- **WHAT YOU WILL DO**
Omit the pictures from the entries below and retype everything else exactly.
------------------------
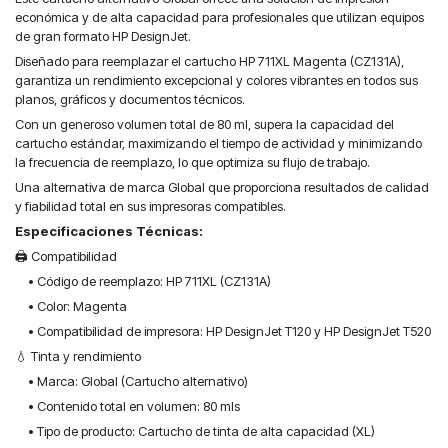
económica y de alta capacidad para profesionales que utilizan equipos
de gran formato HP DesignJet.
Diseñado para reemplazar el cartucho HP 711XL Magenta (CZ131A),
garantiza un rendimiento excepcional y colores vibrantes en todos sus
planos, gráficos y documentos técnicos.
Con un generoso volumen total de 80 ml, supera la capacidad del
cartucho estándar, maximizando el tiempo de actividad y minimizando
la frecuencia de reemplazo, lo que optimiza su flujo de trabajo.
Una alternativa de marca Global que proporciona resultados de calidad
y fiabilidad total en sus impresoras compatibles.
Especificaciones Técnicas:
🖨️ Compatibilidad
• Código de reemplazo: HP 711XL (CZ131A)
• Color: Magenta
• Compatibilidad de impresora: HP DesignJet T120 y HP DesignJet T520
💧 Tinta y rendimiento
• Marca: Global (Cartucho alternativo)
• Contenido total en volumen: 80 mls
• Tipo de producto: Cartucho de tinta de alta capacidad (XL)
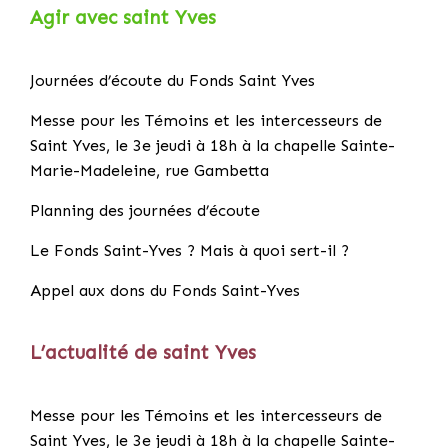
Agir avec saint Yves
Journées d’écoute du Fonds Saint Yves
Messe pour les Témoins et les intercesseurs de
Saint Yves, le 3e jeudi à 18h à la chapelle Sainte-
Marie-Madeleine, rue Gambetta
Planning des journées d’écoute
Le Fonds Saint-Yves ? Mais à quoi sert-il ?
Appel aux dons du Fonds Saint-Yves
L’actualité de saint Yves
Messe pour les Témoins et les intercesseurs de
Saint Yves, le 3e jeudi à 18h à la chapelle Sainte-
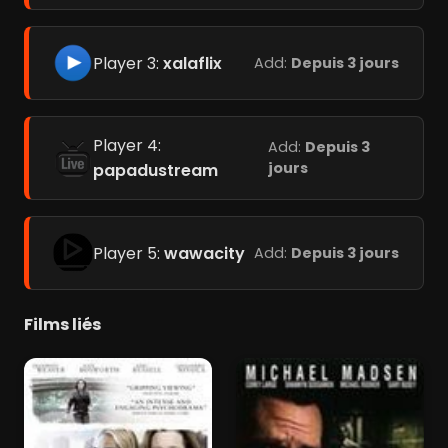
Player 3:
xalaflix
Add:
Depuis 3 jours
Player 4:
Add:
Depuis 3
jours
papadustream
Player 5:
wawacity
Add:
Depuis 3 jours
Films liés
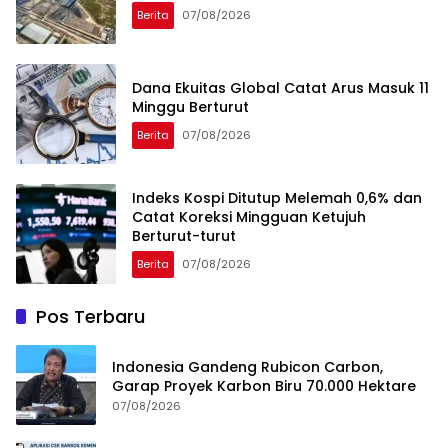
Berita
07/08/2026
Dana Ekuitas Global Catat Arus Masuk 11
Minggu Berturut
Berita
07/08/2026
Indeks Kospi Ditutup Melemah 0,6% dan
Catat Koreksi Mingguan Ketujuh
Berturut-turut
Berita
07/08/2026
Pos Terbaru
Indonesia Gandeng Rubicon Carbon,
Garap Proyek Karbon Biru 70.000 Hektare
07/08/2026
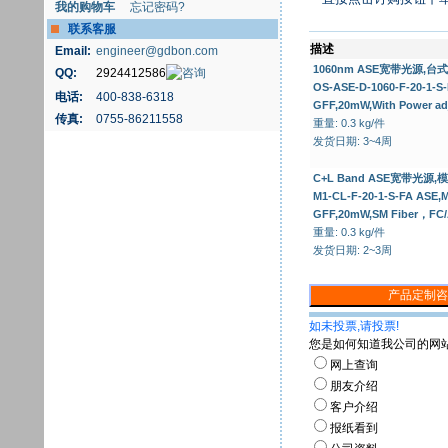
我的购物车
忘记密码?
联系客服
描述
Email:
engineer@gdbon.com
1060nm ASE宽带光源,台
QQ:
2924412586
OS-ASE-D-1060-F-20-1-S
电话:
400-838-6318
GFF,20mW,With Power ad
传真:
0755-86211558
重量: 0.3 kg/件
发货日期: 3~4周
C+L Band ASE宽带光源,模
M1-CL-F-20-1-S-FA ASE,
GFF,20mW,SM Fiber，FC
重量: 0.3 kg/件
发货日期: 2~3周
如未投票,请投票!
您是如何知道我公司的网
网上查询
朋友介绍
客户介绍
报纸看到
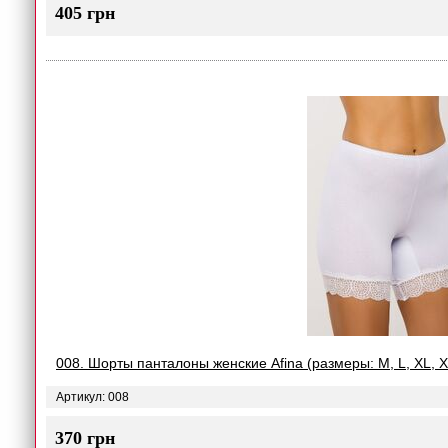
405 грн
008. Шорты панталоны женские Afina (размеры: M, L, XL, 
Артикул: 008
370 грн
------------------------
- **RESPONSE FOR THIS EXERCISE**
económica y de alta capacidad para profesionales que utilizan equipos
de gran formato HP DesignJet.
Diseñado para reemplazar el cartucho HP 711XL Magenta (CZ131A),
garantiza un rendimiento excepcional y colores vibrantes en todos sus
planos, gráficos y documentos técnicos.
Con un generoso volumen total de 80 ml, supera la capacidad del
cartucho estándar, maximizando el tiempo de actividad y minimizando
la frecuencia de reemplazo, lo que optimiza su flujo de trabajo.
Una alternativa de marca Global que proporciona resultados de calidad
y fiabilidad total en sus impresoras compatibles.
Especificaciones Técnicas:
🖨️ Compatibilidad
• Código de reemplazo: HP 711XL (CZ131A)
• Color: Magenta
• Compatibilidad de impresora: HP DesignJet T120 y HP DesignJet T520
💧 Tinta y rendimiento
• Marca: Global (Cartucho alternativo)
• Contenido total en volumen: 80 mls
• Tipo de producto: Cartucho de tinta de alta capacidad (XL)
Agir avec saint Yves
Journées d’écoute du Fonds Saint Yves
Messe pour les Témoins et les intercesseurs de
Saint Yves, le 3e jeudi à 18h à la chapelle Sainte-
Marie-Madeleine, rue Gambetta
Planning des journées d’écoute
Le Fonds Saint-Yves ? Mais à quoi sert-il ?
Appel aux dons du Fonds Saint-Yves
L’actualité de saint Yves
Messe pour les Témoins et les intercesseurs de
Saint Yves, le 3e jeudi à 18h à la chapelle Sainte-
Player 3:
xalaflix
Add:
Depuis 3 jours
Player 4:
Add:
Depuis 3
jours
papadustream
Player 5:
wawacity
Add:
Depuis 3 jours
Films liés
Berita
07/08/2026
Dana Ekuitas Global Catat Arus Masuk 11
Minggu Berturut
Berita
07/08/2026
Indeks Kospi Ditutup Melemah 0,6% dan
Catat Koreksi Mingguan Ketujuh
Berturut-turut
Berita
07/08/2026
Pos Terbaru
Indonesia Gandeng Rubicon Carbon,
Garap Proyek Karbon Biru 70.000 Hektare
07/08/2026
我的购物车
忘记密码?
联系客服
描述
Email:
engineer@gdbon.com
1060nm ASE宽带光源,台
QQ:
2924412586
OS-ASE-D-1060-F-20-1-S
电话:
400-838-6318
GFF,20mW,With Power ad
传真:
0755-86211558
重量: 0.3 kg/件
发货日期: 3~4周
C+L Band ASE宽带光源,模
M1-CL-F-20-1-S-FA ASE,
GFF,20mW,SM Fiber，FC
重量: 0.3 kg/件
发货日期: 2~3周
如未投票,请投票!
您是如何知道我公司的网
网上查询
朋友介绍
客户介绍
报纸看到
405 грн
008. Шорты панталоны женские Afina (размеры: M, L, XL, 
Артикул: 008
370 грн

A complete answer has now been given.